== Records for processing

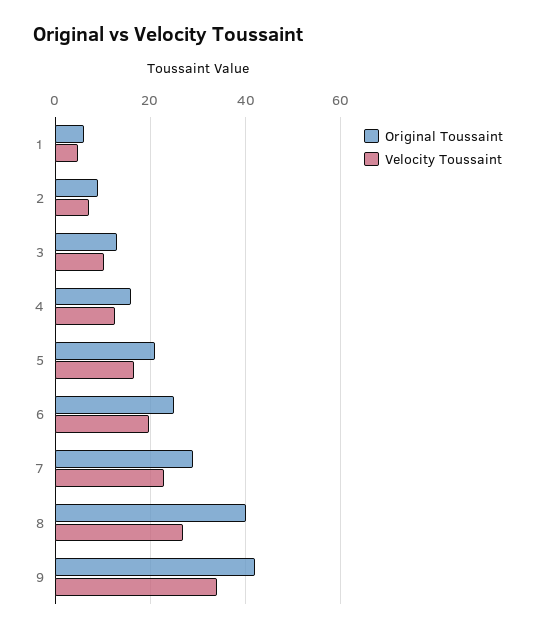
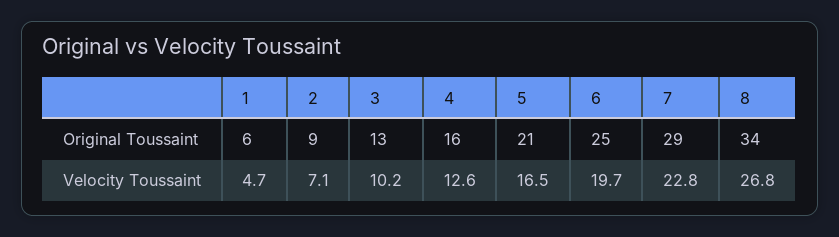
Original Toussaint, 8: 40 -> 34
Original Toussaint, 9: 42 -> none
Velocity Toussaint, 9: 34 -> none

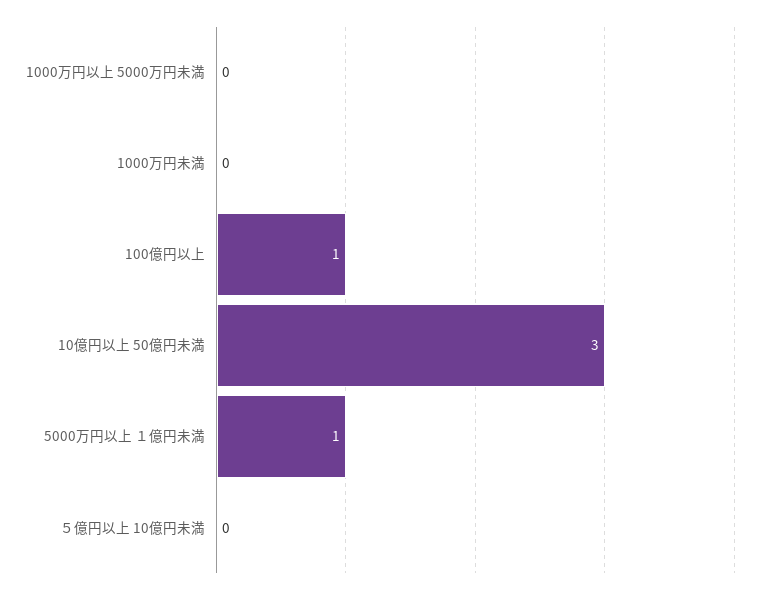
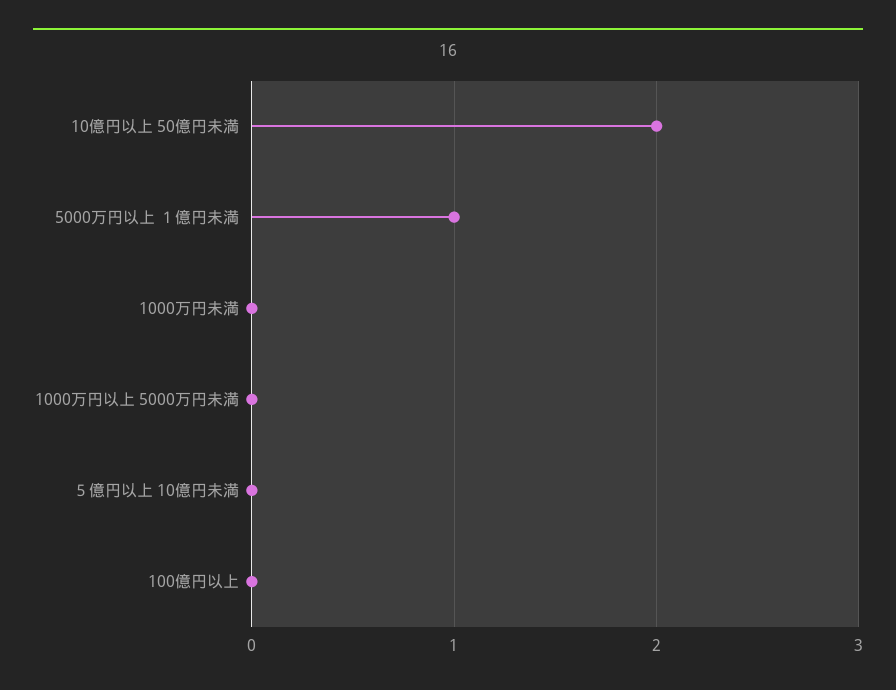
100億円以上: 1 -> 0
10億円以上 50億円未満: 3 -> 2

====

== Your objective ==
When a line in the data contains "Toussaint", return it as written.

== Answer below ==
Original Toussaint, 8: 40 -> 34
Original Toussaint, 9: 42 -> none
Velocity Toussaint, 9: 34 -> none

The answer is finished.